Workers are pretty happy with their own health plan, but when the story turns to the overall health care system, feelings change.
According to a survey by the nonpartisan Employee Benefit Research Institute and Greenwald & Associates, about half (51 percent) of those with coverage say they are “extremely” or “very satisfied.” Another 37 percent said they’re “somewhat satisfied” with their health plan, while 10 percent said they aren’t too (8 percent) or not at all (2 percent) satisfied.
But satisfaction among workers drops for the health care system as a whole.
Just 12 percent describe America’s health care system as “very good,” while 2 percent say it’s “excellent.” The majority of workers describe it as poor (21 percent) or fair (34 percent), while 31 percent consider it “good.”
The primary reason for dissatisfaction with the health care system?
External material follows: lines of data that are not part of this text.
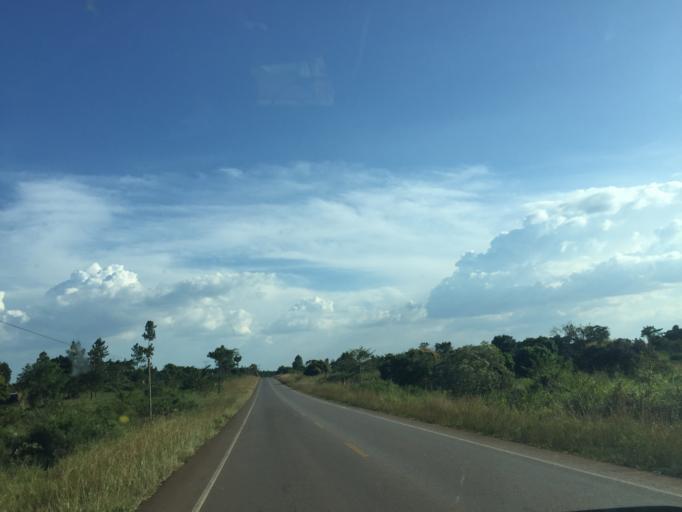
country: UG
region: Central Region
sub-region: Nakasongola District
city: Nakasongola
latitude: 1.2299
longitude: 32.4642
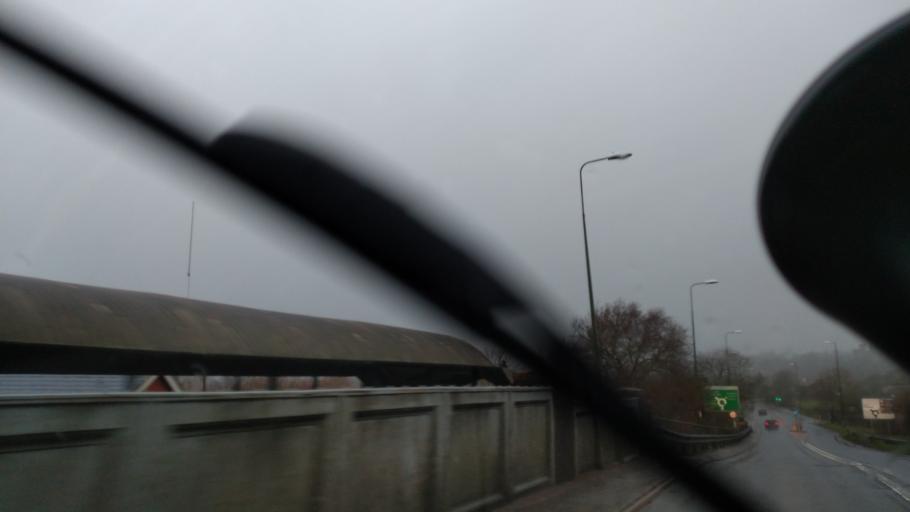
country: GB
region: England
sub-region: West Sussex
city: Arundel
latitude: 50.8483
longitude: -0.5460
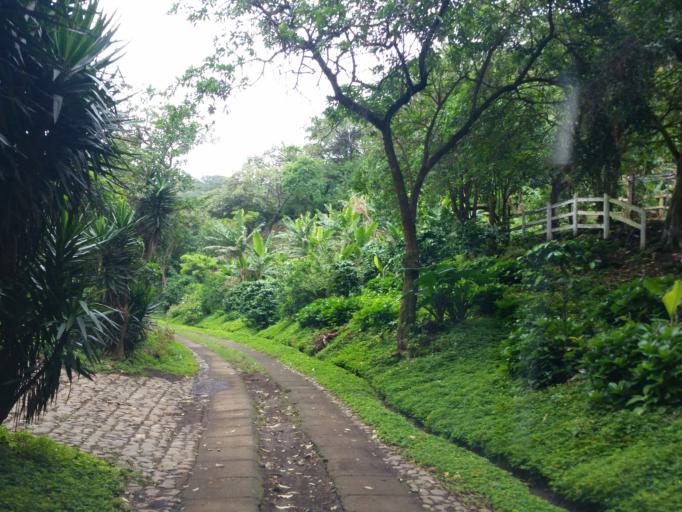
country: NI
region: Managua
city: El Crucero
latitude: 11.9920
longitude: -86.2980
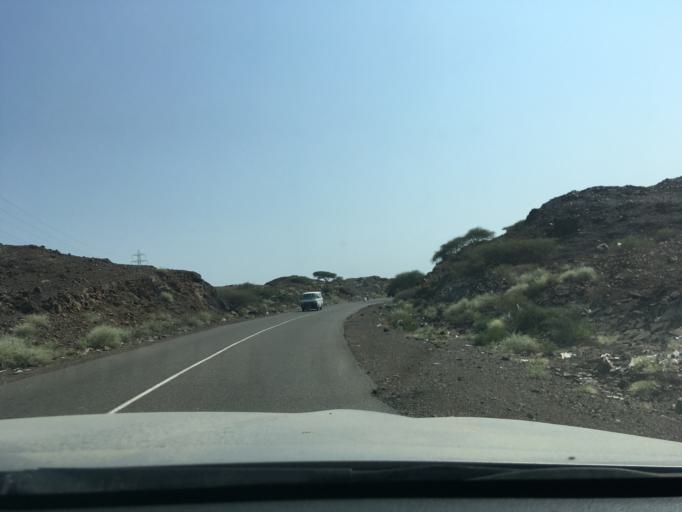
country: YE
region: Lahij
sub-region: Al Milah
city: Al Milah
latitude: 13.3835
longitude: 44.8095
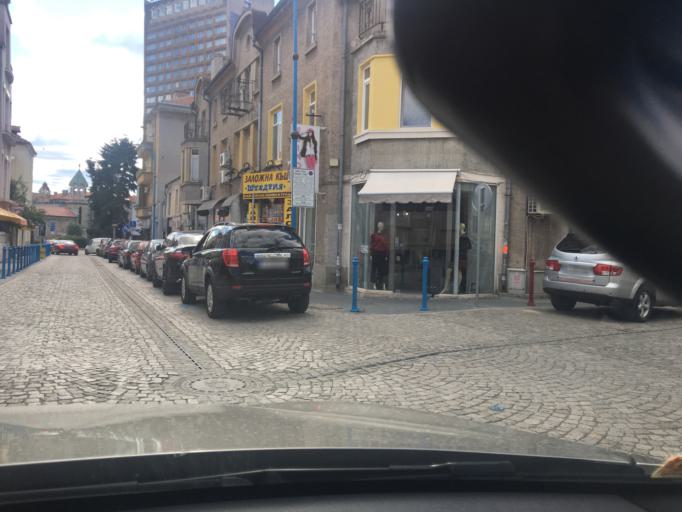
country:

Cost.
Despite reports that health care spending is slowing down, health costs remain incredibly high. A report from the Kaiser Family Foundation confirmed long-held suspicions that the cost of employer-sponsored health coverage continues to rise at a faster rate than wages and inflation. Annual premiums for employer-sponsored family coverage climbed nearly 4 percent this year to top $16,000 for the first time, Kaiser found. The cost of single coverage rose almost 5 percent. Worker wages, meanwhile, climbed nearly 2 percent on average.
In fact, EBRI’s research found that about six in 10 workers with coverage report having experienced an increase in health care costs over the past year.